THE DATA Start Marker

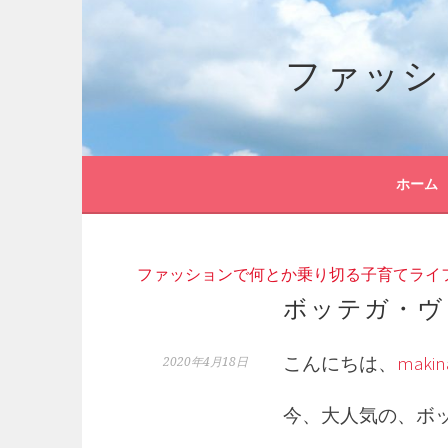
コ
ン
ファッシ
テ
ン
ツ
へ
ス
キ
ホーム
ッ
プ
ファッションで何とか乗り切る子育てライ
ボッテガ・ヴ
こんにちは、
makin
2020年4月18日
今、大人気の、ボ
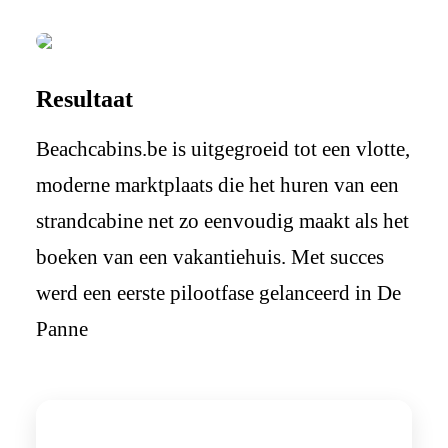
Resultaat
Beachcabins.be is uitgegroeid tot een vlotte,
moderne marktplaats die het huren van een
strandcabine net zo eenvoudig maakt als het
boeken van een vakantiehuis. Met succes
werd een eerste pilootfase gelanceerd in De
Panne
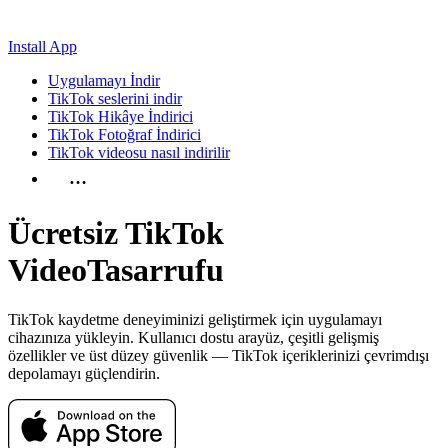
Install App
Uygulamayı İndir
TikTok seslerini indir
TikTok Hikâye İndirici
TikTok Fotoğraf İndirici
TikTok videosu nasıl indirilir
…
Ücretsiz TikTok
Video
Tasarrufu
TikTok kaydetme deneyiminizi geliştirmek için uygulamayı
cihazınıza yükleyin. Kullanıcı dostu arayüz, çeşitli gelişmiş
özellikler ve üst düzey güvenlik — TikTok içeriklerinizi çevrimdışı
depolamayı güçlendirin.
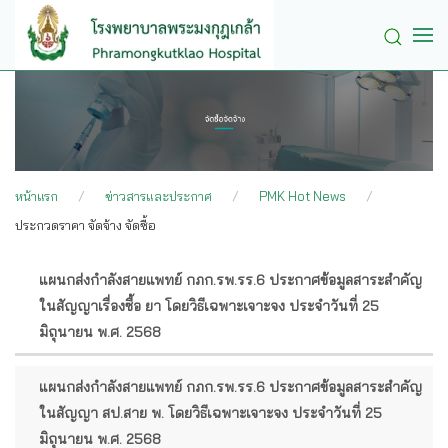
Skip to main content
หน้าแรก
ข่าวสารและประกาศ
PMK Hot News
ประกวดราคา จัดจ้าง จัดซื้อ
แผนกส่งกำลังสายแพทย์ กภก.รพ.รร.6 ประกาศข้อมูลสาระสำคัญ
หัวข้อ
ในสัญญาเรื่องซื้อ ยา โดยวิธีเฉพาะเจาะจง ประจำวันที่ 25
เรื่อง
มิถุนายน พ.ศ. 2568
แผนกส่งกำลังสายแพทย์ กภก.รพ.รร.6 ประกาศข้อมูลสาระสำคัญ
ในสัญญา สป.สาย พ. โดยวิธีเฉพาะเจาะจง ประจำวันที่ 25
มิถุนายน พ.ศ. 2568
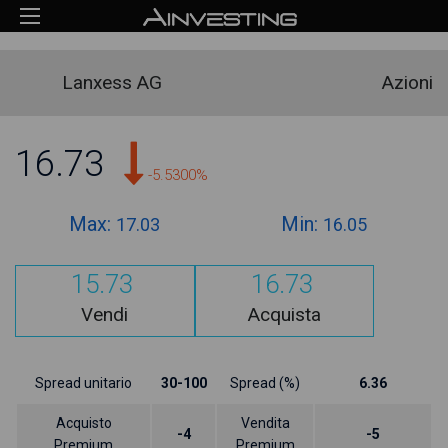
Lanxess AG
Azioni
16.73
-5.5300%
Max:
Min:
17.03
16.05
15.73
16.73
Vendi
Acquista
Spread unitario
30-100
Spread (%)
6.36
Acquisto
Vendita
-4
-5
Premium
Premium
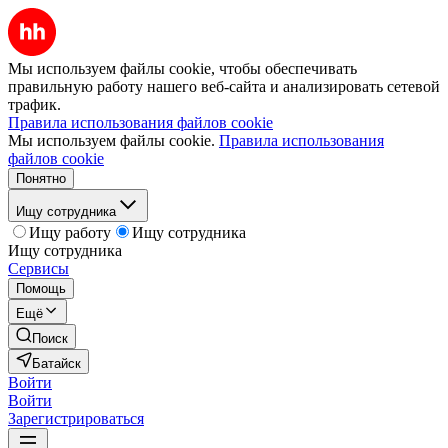
Мы используем файлы cookie, чтобы обеспечивать
правильную работу нашего веб-сайта и анализировать сетевой
трафик.
Правила использования файлов cookie
Мы используем файлы cookie.
Правила использования
файлов cookie
Понятно
Ищу сотрудника
Ищу работу
Ищу сотрудника
Ищу сотрудника
Сервисы
Помощь
Ещё
Поиск
Батайск
Войти
Войти
Зарегистрироваться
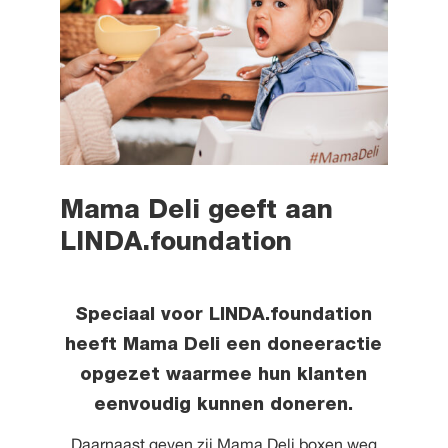
Mama Deli geeft aan
LINDA.foundation
Speciaal voor LINDA.foundation
heeft Mama Deli een doneeractie
opgezet waarmee hun klanten
eenvoudig kunnen doneren.
Daarnaast geven zij Mama Deli boxen weg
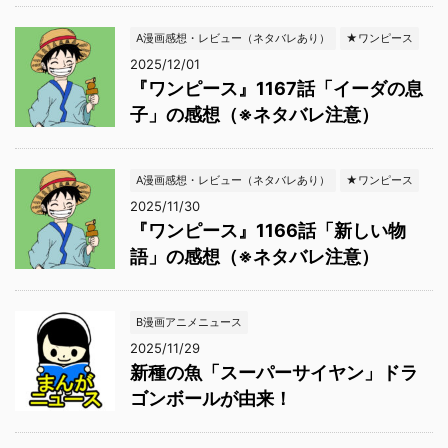
A漫画感想・レビュー（ネタバレあり）
★ワンピース
2025/12/01
『ワンピース』1167話「イーダの息
子」の感想（※ネタバレ注意）
A漫画感想・レビュー（ネタバレあり）
★ワンピース
2025/11/30
『ワンピース』1166話「新しい物
語」の感想（※ネタバレ注意）
B漫画アニメニュース
2025/11/29
新種の魚「スーパーサイヤン」ドラ
ゴンボールが由来！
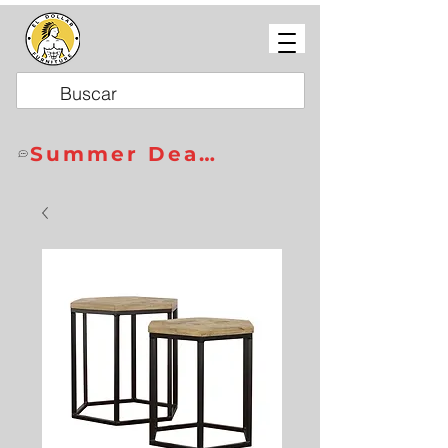
Summer Deals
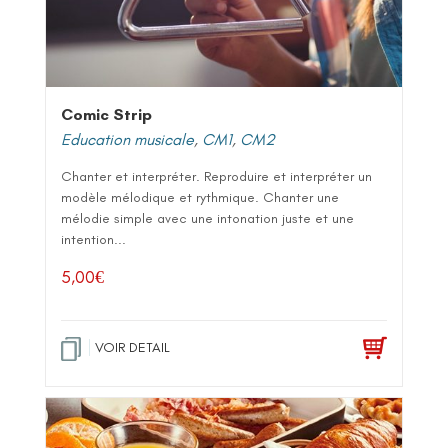
Comic Strip
Education musicale
,
CM1
,
CM2
Chanter et interpréter. Reproduire et interpréter un
modèle mélodique et rythmique. Chanter une
mélodie simple avec une intonation juste et une
intention...
5,00
€
VOIR DETAIL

THE DATA End Marker

WORK TO COMPLETE =>
Can you reproduce every line of text in the listing above word for word, leaving the pictures out?

SOLUTION TO THIS PROBLEM =>
コ
ン
ファッシ
テ
ン
ツ
へ
ス
キ
ホーム
ッ
プ
ファッションで何とか乗り切る子育てライ
ボッテガ・ヴ
こんにちは、
makin
2020年4月18日
今、大人気の、ボ
Resultaat
Beachcabins.be is uitgegroeid tot een vlotte,
moderne marktplaats die het huren van een
strandcabine net zo eenvoudig maakt als het
boeken van een vakantiehuis. Met succes
werd een eerste pilootfase gelanceerd in De
Panne
Install App
Uygulamayı İndir
TikTok seslerini indir
TikTok Hikâye İndirici
TikTok Fotoğraf İndirici
TikTok videosu nasıl indirilir
…
Ücretsiz TikTok
Video
Tasarrufu
TikTok kaydetme deneyiminizi geliştirmek için uygulamayı
cihazınıza yükleyin. Kullanıcı dostu arayüz, çeşitli gelişmiş
özellikler ve üst düzey güvenlik — TikTok içeriklerinizi çevrimdışı
depolamayı güçlendirin.
Skip to main content
หน้าแรก
ข่าวสารและประกาศ
PMK Hot News
ประกวดราคา จัดจ้าง จัดซื้อ
แผนกส่งกำลังสายแพทย์ กภก.รพ.รร.6 ประกาศข้อมูลสาระสำคัญ
หัวข้อ
ในสัญญาเรื่องซื้อ ยา โดยวิธีเฉพาะเจาะจง ประจำวันที่ 25
เรื่อง
มิถุนายน พ.ศ. 2568
แผนกส่งกำลังสายแพทย์ กภก.รพ.รร.6 ประกาศข้อมูลสาระสำคัญ
ในสัญญา สป.สาย พ. โดยวิธีเฉพาะเจาะจง ประจำวันที่ 25
มิถุนายน พ.ศ. 2568
Lanxess AG
Azioni
16.73
-5.5300%
Max:
Min:
17.03
16.05
15.73
16.73
Vendi
Acquista
Spread unitario
30-100
Spread (%)
6.36
Acquisto
Vendita
-4
-5
Premium
Premium
Мы используем файлы cookie, чтобы обеспечивать
правильную работу нашего веб-сайта и анализировать сетевой
трафик.
Правила использования файлов cookie
Мы используем файлы cookie.
Правила использования
файлов cookie
Понятно
Ищу сотрудника
Ищу работу
Ищу сотрудника
Ищу сотрудника
Сервисы
Помощь
Ещё
Поиск
Батайск
Войти
Войти
Зарегистрироваться
Mama Deli geeft aan
LINDA.foundation
Speciaal voor LINDA.foundation
heeft Mama Deli een doneeractie
opgezet waarmee hun klanten
eenvoudig kunnen doneren.
Daarnaast geven zij Mama Deli boxen weg
A漫画感想・レビュー（ネタバレあり）
★ワンピース
2025/12/01
『ワンピース』1167話「イーダの息
子」の感想（※ネタバレ注意）
A漫画感想・レビュー（ネタバレあり）
★ワンピース
2025/11/30
『ワンピース』1166話「新しい物
語」の感想（※ネタバレ注意）
B漫画アニメニュース
2025/11/29
新種の魚「スーパーサイヤン」ドラ
ゴンボールが由来！
Summer Deals
Comic Strip
Education musicale
,
CM1
,
CM2
Chanter et interpréter. Reproduire et interpréter un
modèle mélodique et rythmique. Chanter une
mélodie simple avec une intonation juste et une
intention...
5,00
€
VOIR DETAIL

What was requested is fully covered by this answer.